> [REQUIREMENT] Count the lines in the data below that contain the string "radius", and reply with the number alone.

> [RECORDS SUPPLIED]
● ● ●

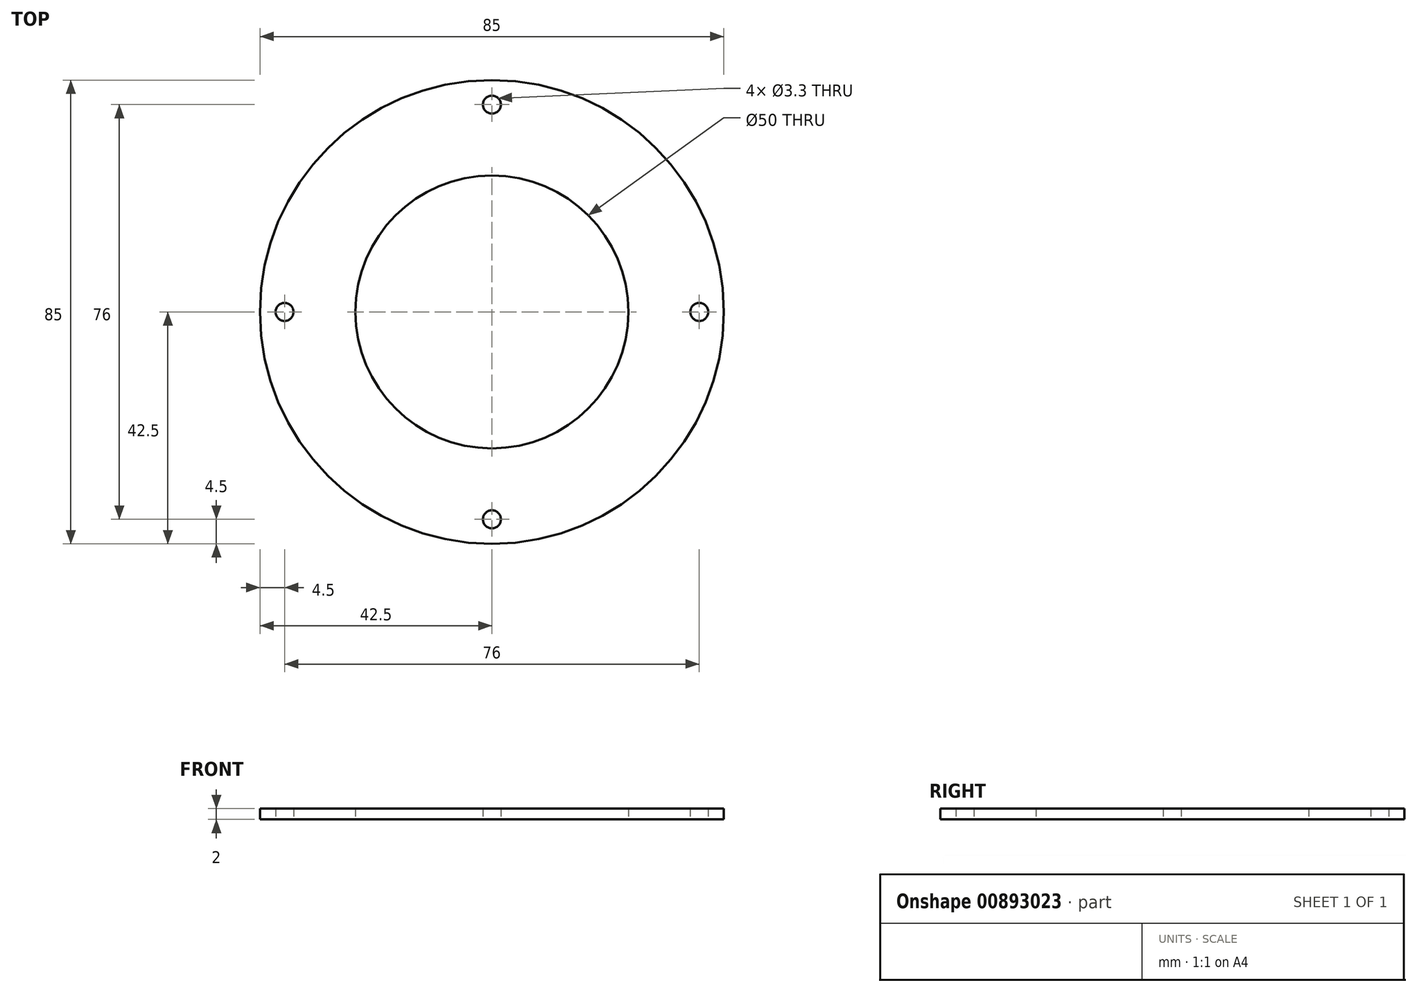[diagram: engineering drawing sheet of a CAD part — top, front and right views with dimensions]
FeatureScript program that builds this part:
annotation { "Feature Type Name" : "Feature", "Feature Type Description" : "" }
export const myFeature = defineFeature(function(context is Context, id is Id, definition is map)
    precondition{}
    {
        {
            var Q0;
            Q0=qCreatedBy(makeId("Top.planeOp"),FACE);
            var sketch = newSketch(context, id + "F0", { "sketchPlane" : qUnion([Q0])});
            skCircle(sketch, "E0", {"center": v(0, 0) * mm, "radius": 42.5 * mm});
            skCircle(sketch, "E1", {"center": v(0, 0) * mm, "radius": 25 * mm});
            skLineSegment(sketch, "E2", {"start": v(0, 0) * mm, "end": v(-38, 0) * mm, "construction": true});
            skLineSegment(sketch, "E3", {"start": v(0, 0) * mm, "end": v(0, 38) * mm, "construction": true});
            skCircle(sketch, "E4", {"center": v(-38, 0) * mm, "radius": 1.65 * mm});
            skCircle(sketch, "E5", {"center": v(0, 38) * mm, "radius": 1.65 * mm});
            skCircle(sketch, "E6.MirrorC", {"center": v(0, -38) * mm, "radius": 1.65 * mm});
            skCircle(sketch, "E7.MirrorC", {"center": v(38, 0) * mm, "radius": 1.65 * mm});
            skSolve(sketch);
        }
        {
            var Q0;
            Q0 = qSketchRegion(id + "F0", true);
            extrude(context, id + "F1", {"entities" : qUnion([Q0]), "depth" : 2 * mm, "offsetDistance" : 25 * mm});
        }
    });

● ● ●

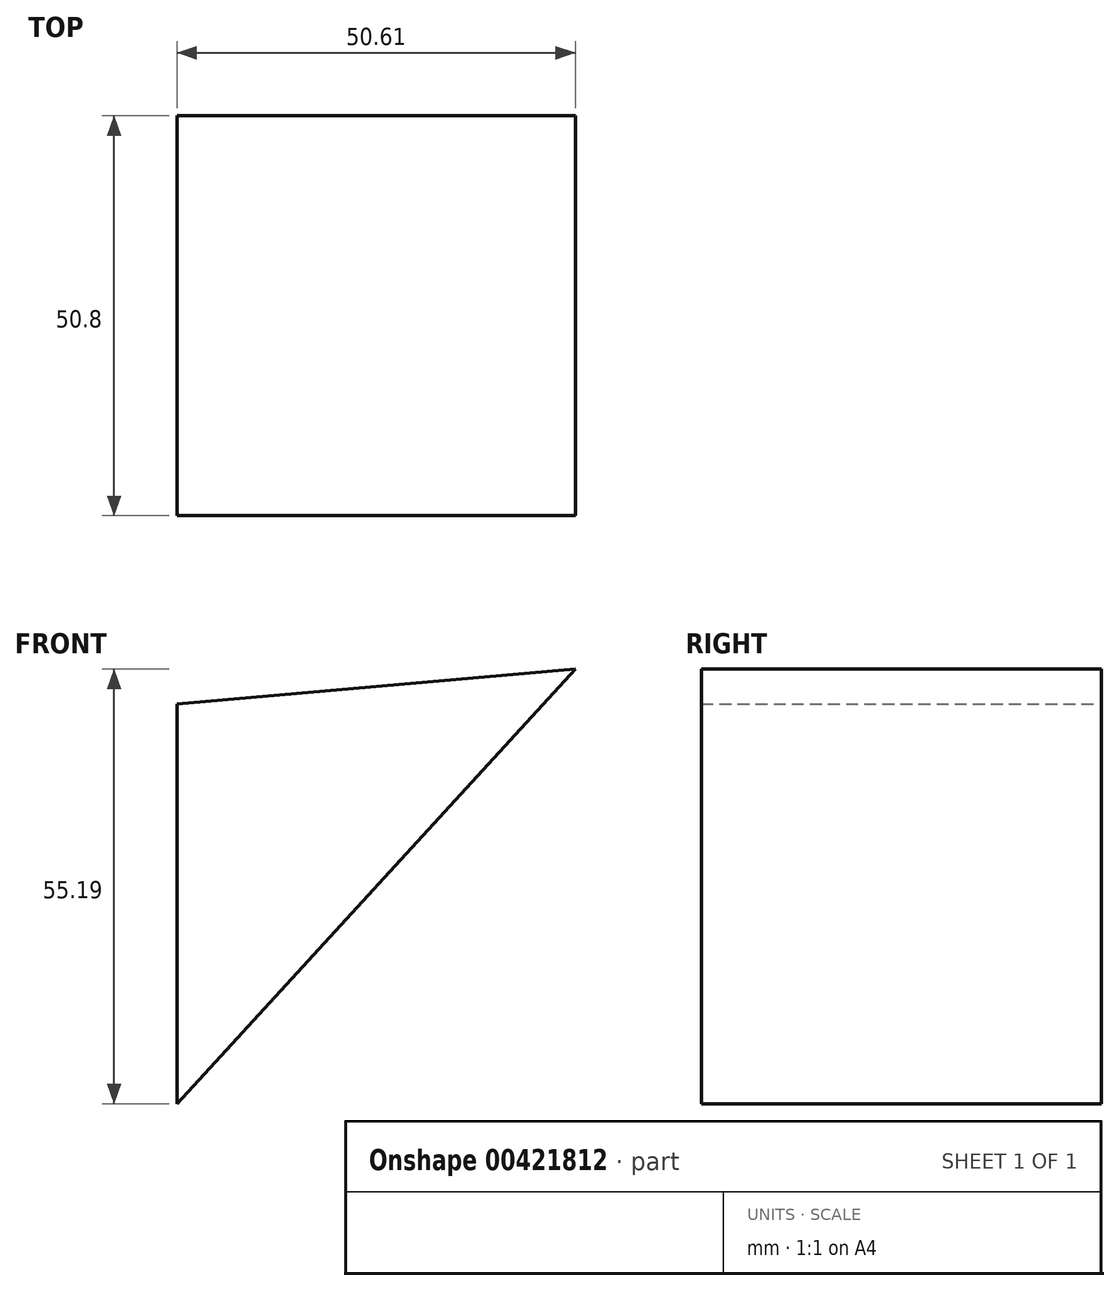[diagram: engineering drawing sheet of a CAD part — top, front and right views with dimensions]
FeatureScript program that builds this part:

● ● ●

> [EXERCISE RESULT] 6